Eran los descubrimientos —nuestros aha moments— lo que más interesaba. Leímos a Octavio Paz y a Borges, a Ortega y Gasset y a Baruc Spinoza. Nos subscribimos a la revista Gatopardo, y yo, hasta intenté leer a Kant sin hacer pausas. Nos volvimos lectores con intencionalidad.

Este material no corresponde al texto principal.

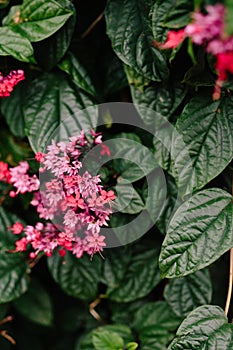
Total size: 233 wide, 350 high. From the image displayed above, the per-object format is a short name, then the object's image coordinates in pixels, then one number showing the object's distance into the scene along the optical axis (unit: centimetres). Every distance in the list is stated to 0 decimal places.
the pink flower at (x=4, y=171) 127
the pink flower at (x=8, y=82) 118
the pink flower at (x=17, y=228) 127
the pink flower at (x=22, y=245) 124
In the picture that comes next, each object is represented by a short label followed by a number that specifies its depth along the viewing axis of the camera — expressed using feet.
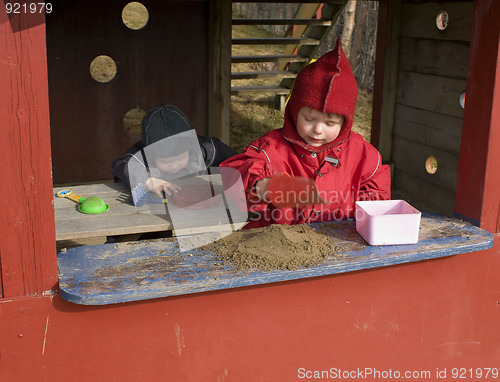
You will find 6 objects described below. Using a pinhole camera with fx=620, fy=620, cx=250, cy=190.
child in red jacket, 9.49
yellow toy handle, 10.55
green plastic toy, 9.85
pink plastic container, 8.34
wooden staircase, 23.13
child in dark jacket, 11.04
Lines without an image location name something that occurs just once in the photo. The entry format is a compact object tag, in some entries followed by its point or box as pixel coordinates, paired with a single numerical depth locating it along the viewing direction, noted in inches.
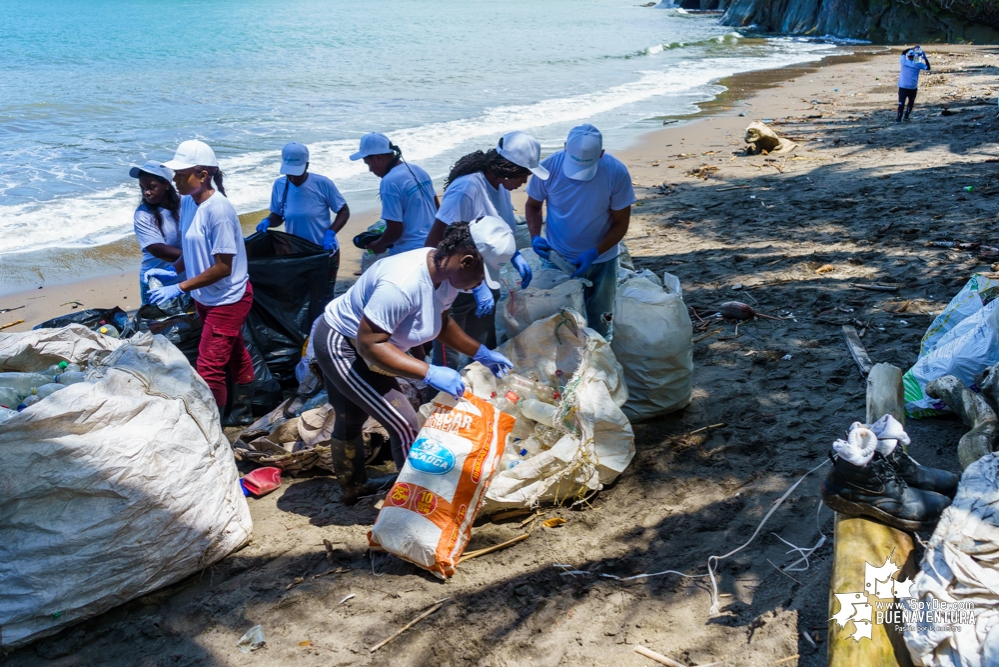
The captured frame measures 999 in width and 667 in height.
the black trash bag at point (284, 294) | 185.8
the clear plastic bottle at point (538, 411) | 143.7
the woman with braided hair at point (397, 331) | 117.8
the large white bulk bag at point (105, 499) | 110.9
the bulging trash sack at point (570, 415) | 134.6
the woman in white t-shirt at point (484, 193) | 162.6
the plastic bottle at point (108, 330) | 175.9
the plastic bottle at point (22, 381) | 147.4
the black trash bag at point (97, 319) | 181.0
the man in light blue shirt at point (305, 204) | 205.0
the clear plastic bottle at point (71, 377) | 149.5
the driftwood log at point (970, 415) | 119.7
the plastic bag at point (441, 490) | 120.4
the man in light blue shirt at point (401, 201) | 192.5
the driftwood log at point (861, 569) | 82.1
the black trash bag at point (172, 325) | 177.2
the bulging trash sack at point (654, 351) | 159.5
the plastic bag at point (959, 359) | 144.3
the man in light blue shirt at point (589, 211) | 165.6
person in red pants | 153.8
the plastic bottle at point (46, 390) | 143.8
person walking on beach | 483.2
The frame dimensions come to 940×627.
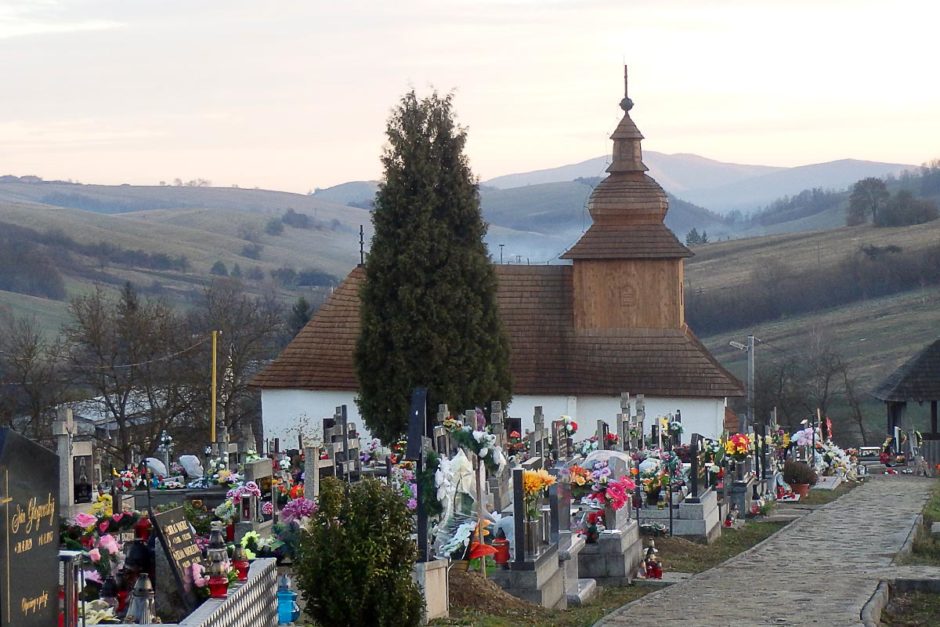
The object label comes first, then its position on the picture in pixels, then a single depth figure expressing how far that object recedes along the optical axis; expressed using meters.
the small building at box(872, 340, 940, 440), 46.91
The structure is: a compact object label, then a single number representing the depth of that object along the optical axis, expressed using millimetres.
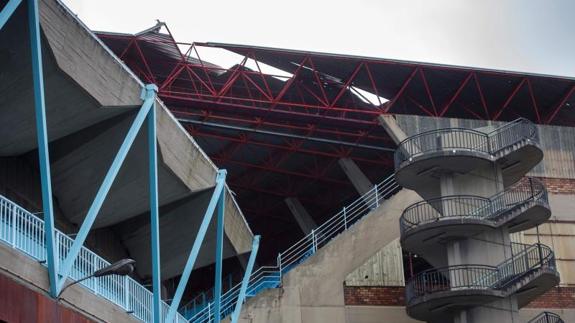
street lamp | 25625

La culpa de todo aquello tal vez fue mía por aceptar a la “neopandilla” de Lautréamont en nuestro círculo. Pero no me pude resistir a la fuerza de Amanecí de Bala. Un poema que, cuando lo escuché, en seguida se convirtió en un clásico personal:
Amanecí de bala amanecí bien magníficamente bien todo arisco, hoy no cambio un segundo de mi vida por una bandera roja, mi vida toda la cambiaría por la cabellera de esa mujer alta y rubia, cuando vaya a la Facultad de Farmacia se lo diré seguro que se lo diré asunto mío amanecer así…
Entonces, ¿qué importaba ser comunista o capitalista si una mañana cualquiera, a causa de una cabellera rubia, o un poema, lo podías mandar todo al carajo? Importaba mucho y poco. Mucho porque leer podía transformarte en quien no eras cuantas veces quisieras, y poco, porque el universo escrito seguirá existiendo sepamos o no de él.
Eran esas contradicciones en los demás lo que nos unía, o como dice Jorge Volpi: Leer ficciones complejas, habitadas por personajes profundos y contradictorios, como tú y como yo, como cada uno de nosotros, impregnadas de emoción y desconcierto, imprevisibles y desafiantes, se convierte en una de las mejores formas de aprender a ser humano. ¿Será por eso que todavía leo?
Sigo sangrando desde aquel tarascón original que me dio La gallina degollada de Quiroga. Mi corazón es delator, gracias a Poe. He releído Cien años de soledad al menos cuatro veces. El Quijote y Crimen y Castigo, dos. Tengo sin terminar, como un buen juego de ajedrez, El Ulises de Joyce —y no por interés genuino en el libro, más bien por la ilusión de que algún día, en Dublín, me uniré a la celebración del Bloomsday sin sentirme un farsante.
Por motivos similares leí a John Steinbeck. Estuve en Salinas, su pueblo natal. Lo descubrí en el pequeño museo abierto en su honor. Me pasó lo mismo con Los Miserables de Víctor Hugo, a quien leí después de ir a su casa museo en Paris.
Algo parecido me ocurrió con La conjura de los necios de John K. Toole. Estando en Nueva Orleans, en Canal Street, y siendo yo lo más cercano “al gringo guía”, me preguntaron quién era ese de la estatua, el tal Ignatius J. Reilly. No supe qué decir. De regreso a casa compré y leí el libro. Entonces, me vuelvo a preguntar ¿Por qué leo? ¿Por pena de decir “no lo sé” o por vergüenza conmigo mismo de morir sin harbe leído a quienes han marcado un precedente en el mundo que habito?
La verdad es que leo porque haciéndolo acorto las distancias, reales, ideológicas o imaginarias, que me separan de mis amigos, de cada personaje que conozco, y de aquellos que aún no he conocido.